EXERCISE INSTRUCTIONS
Continue the passage below on the Elm Avenue Protestant Cemetery in Charlottetown, picking up after its last sentence.

— START EXCERPTED TEXT —

The Elm Avenue Protestant Cemetery is located on what is now University Avenue in Charlottetown. In 1789, John and Terence Webster obtained a grant of land within Charlottetown on which part of the cemetery is located. The first individual interred there was an Isabella Bell who died at the age of twenty-four on 11 August 1789. It was not until 12 October 1826 that the cemetery was officially granted, by Royal Instruction, to the rector and church wardens of the St. Paul's Anglican Church. It is estimated that approximately 2000 people are buried in this cemetery although not all graves are marked by a stone. The open southwest corner of the cemetery was originally the potter's field. There may be as many as three underground vaults located within the cemetery.

— END EXCERPTED TEXT —
— START DATA SUPPLIED —

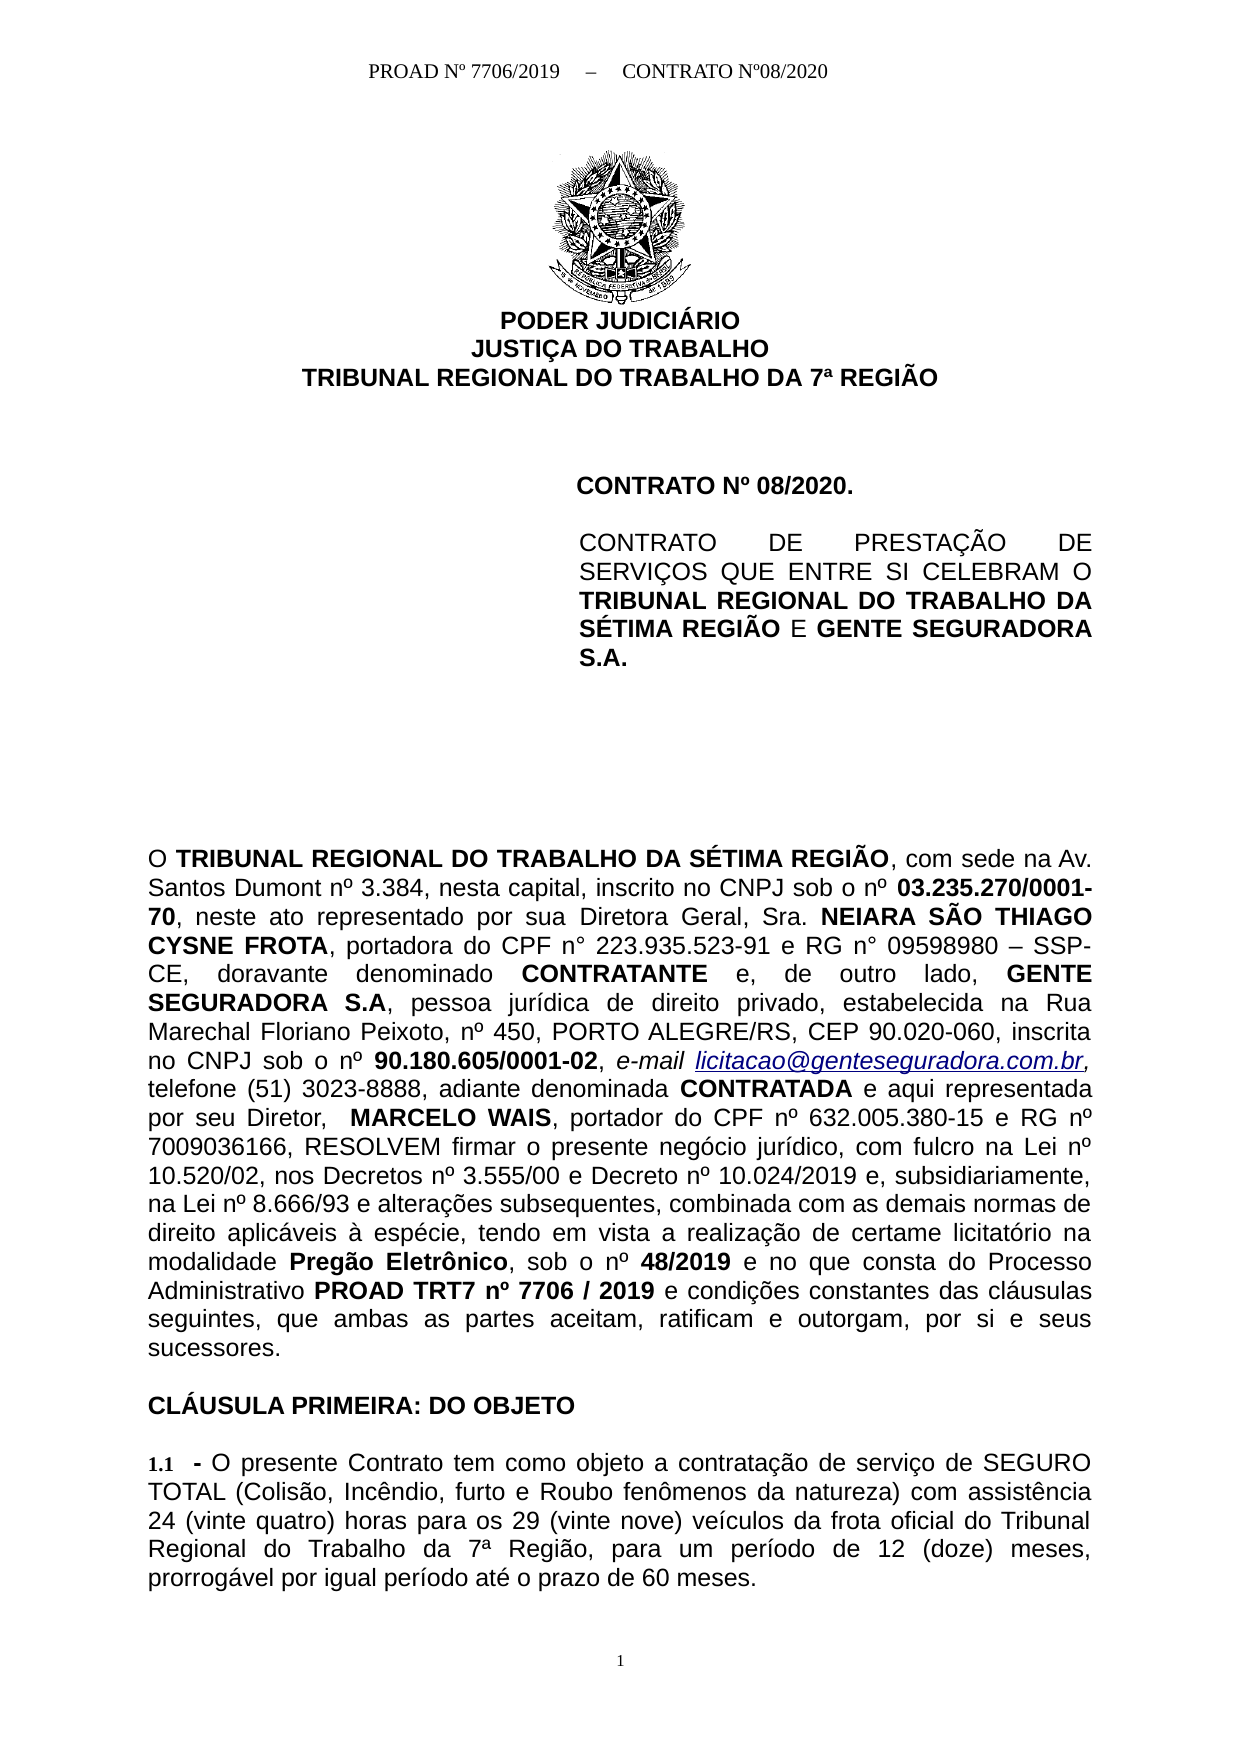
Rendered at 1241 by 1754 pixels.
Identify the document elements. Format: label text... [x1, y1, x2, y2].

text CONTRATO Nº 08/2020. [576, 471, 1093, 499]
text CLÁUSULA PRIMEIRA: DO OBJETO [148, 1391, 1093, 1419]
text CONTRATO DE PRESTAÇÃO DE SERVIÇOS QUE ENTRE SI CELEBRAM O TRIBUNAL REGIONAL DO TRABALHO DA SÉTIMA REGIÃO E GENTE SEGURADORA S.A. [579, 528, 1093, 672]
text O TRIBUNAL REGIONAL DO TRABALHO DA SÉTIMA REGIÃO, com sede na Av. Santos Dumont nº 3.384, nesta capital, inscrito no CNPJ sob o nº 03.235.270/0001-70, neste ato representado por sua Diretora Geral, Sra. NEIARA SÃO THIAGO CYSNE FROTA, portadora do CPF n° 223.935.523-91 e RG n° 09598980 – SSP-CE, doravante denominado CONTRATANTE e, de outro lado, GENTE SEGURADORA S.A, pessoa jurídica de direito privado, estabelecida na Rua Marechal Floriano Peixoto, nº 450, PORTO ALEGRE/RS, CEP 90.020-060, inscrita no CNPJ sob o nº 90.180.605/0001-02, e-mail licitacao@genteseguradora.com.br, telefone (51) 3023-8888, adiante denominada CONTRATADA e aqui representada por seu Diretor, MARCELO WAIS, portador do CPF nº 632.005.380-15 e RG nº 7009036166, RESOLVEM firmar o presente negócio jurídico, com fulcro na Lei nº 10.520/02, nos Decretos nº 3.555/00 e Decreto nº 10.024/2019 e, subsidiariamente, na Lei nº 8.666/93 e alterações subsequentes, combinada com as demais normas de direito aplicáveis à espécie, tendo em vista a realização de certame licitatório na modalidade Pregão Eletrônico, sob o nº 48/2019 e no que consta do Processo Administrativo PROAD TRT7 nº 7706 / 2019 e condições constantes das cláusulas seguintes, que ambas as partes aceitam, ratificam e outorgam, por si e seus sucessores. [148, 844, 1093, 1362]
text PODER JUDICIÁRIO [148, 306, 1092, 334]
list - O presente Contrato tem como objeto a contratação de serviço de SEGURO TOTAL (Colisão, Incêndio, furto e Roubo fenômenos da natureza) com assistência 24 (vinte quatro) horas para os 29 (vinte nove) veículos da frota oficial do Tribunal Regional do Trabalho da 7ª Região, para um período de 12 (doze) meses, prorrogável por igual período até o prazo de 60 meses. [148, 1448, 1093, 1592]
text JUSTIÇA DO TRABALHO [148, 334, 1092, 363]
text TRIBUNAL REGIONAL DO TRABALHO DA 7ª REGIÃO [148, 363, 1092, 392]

— END DATA SUPPLIED —
— START DATA SUPPLIED —

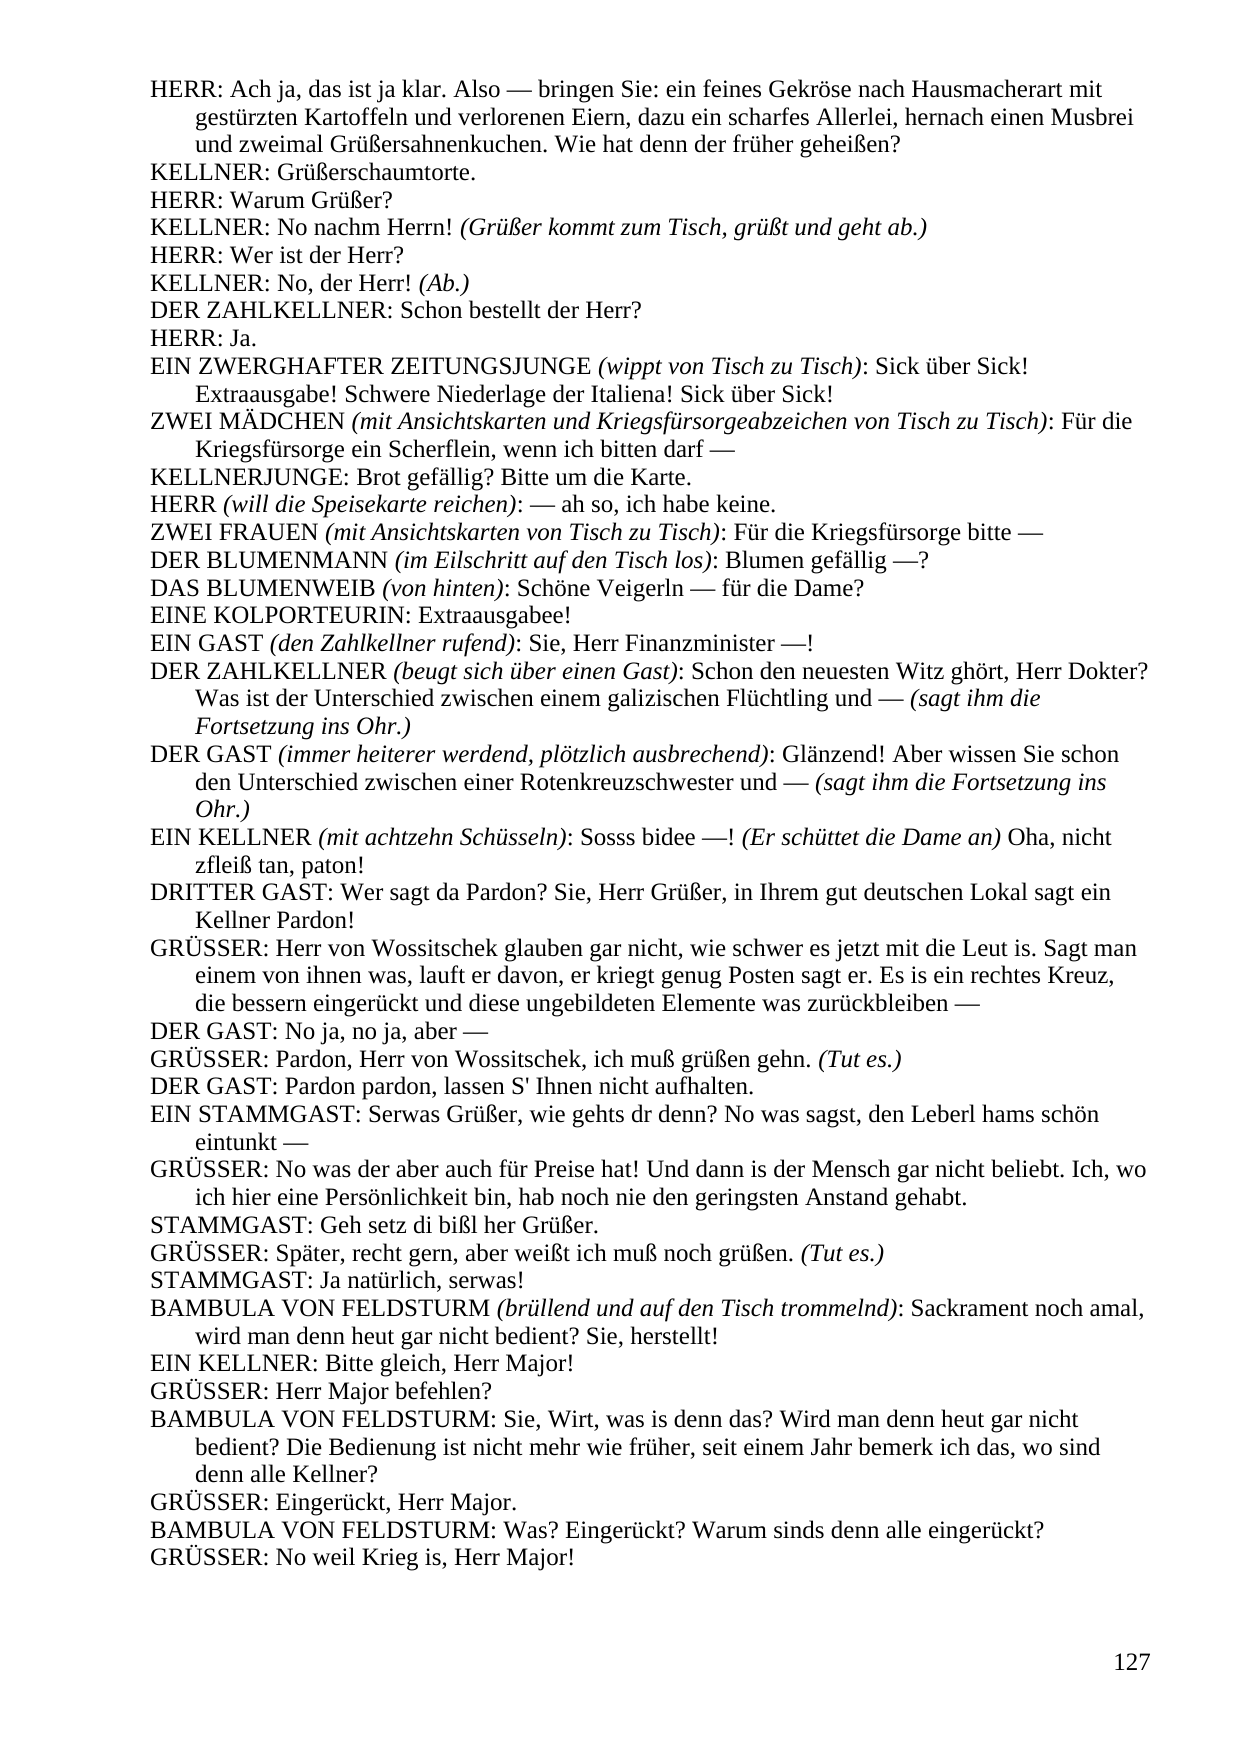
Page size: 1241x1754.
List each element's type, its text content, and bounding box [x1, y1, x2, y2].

— END DATA SUPPLIED —

TASK ANSWER
Included among those buried within the cemetery are: three Attorney Generals; two Chief Justices; three Colonial Secretaries; Benjamin Chappell, first postmaster of Prince Edward Island; John Stewart, founder of Mount Stewart, Prince Edward Island; the Reverend Theophilus Debrisay, rector of St. Paul's Anglican Church in Charlottetown and member of the Legislative Council; and George Stewart Dowie, the last man to be executed publically on Prince Edward Island. In January 1873, the Elm Avenue Cemetery was closed and a new Protestant cemetery was opened in Sherwood, Prince Edward Island.